In the last post on this blog various python libraries were listed as candidates for use in the data tagging project. After some further research 'pymc' has been selected.
The library is hosted on github at - https://github.com/pymc-devs/pymc
It is a feature rich library and looks to be a good fit for the project. The last couple of weeks have involved becoming acquainted with the library and attempting to implement the functionality which had existed with the custom Bayesian network code. Whilst throwing away progress is always painful the investment is looking to be a good one.
The following is a whistle stop tour which includes creating a Bayesian Network with PYMC and then querying data from it.
Once again the example network and data being used is the 'sprinkler' example taken from the wikipedia page.
Shown below is just a reminder of the layout of the network and the CPTs associated with the nodes.
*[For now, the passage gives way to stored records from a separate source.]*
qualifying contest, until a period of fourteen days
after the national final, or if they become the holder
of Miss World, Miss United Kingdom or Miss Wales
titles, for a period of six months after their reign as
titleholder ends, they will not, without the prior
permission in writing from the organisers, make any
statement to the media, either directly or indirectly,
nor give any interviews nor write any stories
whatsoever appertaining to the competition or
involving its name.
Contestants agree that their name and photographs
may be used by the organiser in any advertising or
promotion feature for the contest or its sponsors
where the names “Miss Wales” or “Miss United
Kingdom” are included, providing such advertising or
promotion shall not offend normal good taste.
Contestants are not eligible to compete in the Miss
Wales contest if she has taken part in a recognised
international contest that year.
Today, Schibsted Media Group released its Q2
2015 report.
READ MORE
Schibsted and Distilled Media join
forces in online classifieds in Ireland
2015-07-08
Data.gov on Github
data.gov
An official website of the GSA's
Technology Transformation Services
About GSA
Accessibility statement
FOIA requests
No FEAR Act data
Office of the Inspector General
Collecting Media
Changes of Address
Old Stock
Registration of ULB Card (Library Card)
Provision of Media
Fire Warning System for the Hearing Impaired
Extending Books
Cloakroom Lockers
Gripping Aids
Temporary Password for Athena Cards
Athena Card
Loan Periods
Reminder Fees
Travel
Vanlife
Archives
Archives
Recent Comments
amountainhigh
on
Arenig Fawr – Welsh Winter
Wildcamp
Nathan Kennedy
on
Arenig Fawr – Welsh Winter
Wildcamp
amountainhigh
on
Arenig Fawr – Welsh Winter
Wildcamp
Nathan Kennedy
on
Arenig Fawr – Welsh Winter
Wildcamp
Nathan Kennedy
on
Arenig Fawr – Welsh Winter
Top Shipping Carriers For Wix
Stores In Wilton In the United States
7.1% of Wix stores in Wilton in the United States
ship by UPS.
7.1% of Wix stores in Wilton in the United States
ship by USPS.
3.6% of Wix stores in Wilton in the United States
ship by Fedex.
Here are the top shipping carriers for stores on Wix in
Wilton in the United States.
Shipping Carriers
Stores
T F ********* 0.2 0.8 A * T F ******************* F * 0.4 0.6 T * 0.1 0.99 B A * T F *********************** F F * 0.0 1.0 F T * 0.8 0.2 T F * 0.9 0.1 T T * 0.99 0.01
Setting up the network
To create the internal representation of the network is relatively simple.
Defining a simple node
To define a simple node with no conditions (such as node A) is simple.
nodename = pymc.Bernoulli('nodename', 0.2)
Defining a conditional node
When there is conditions (such as node b) it is still quite simple. This time one must first setup the conditional probability.
probNodeName = mc.Lambda('probNodeName', lambda conditionalNode = conditionalNode: pylab.where(conditionalNode, 0.01, 0.4))
The next step is to create the node using the conditional probability defined above. Here it is being modeled using the Bernoulli distribution, however there is support for a range of distributions.
nodename = mc.Bernoulli('nodename', probNodeName)
P( A | C)
This is one of the most basic questions to answer with a Bayesian network. With the network setup it is simple to answer this question.
First we must set C as observed. To do this the following parameters are added during the node setup.
value=[1.0], observed=True
The network is then sampled. In this example the Markov chain Monte Carlo sampling technique is used. This is down with the following code were model is the model that contains the network.
model.sample(60000)
When this has been completed the answer to the above question can be simply read out of the graph.
m.nodename.stats()['mean']
Which gives an answer of 0.32658333333333334 or ~= 32.65% which is not 100% accurate but would improve with further sampling.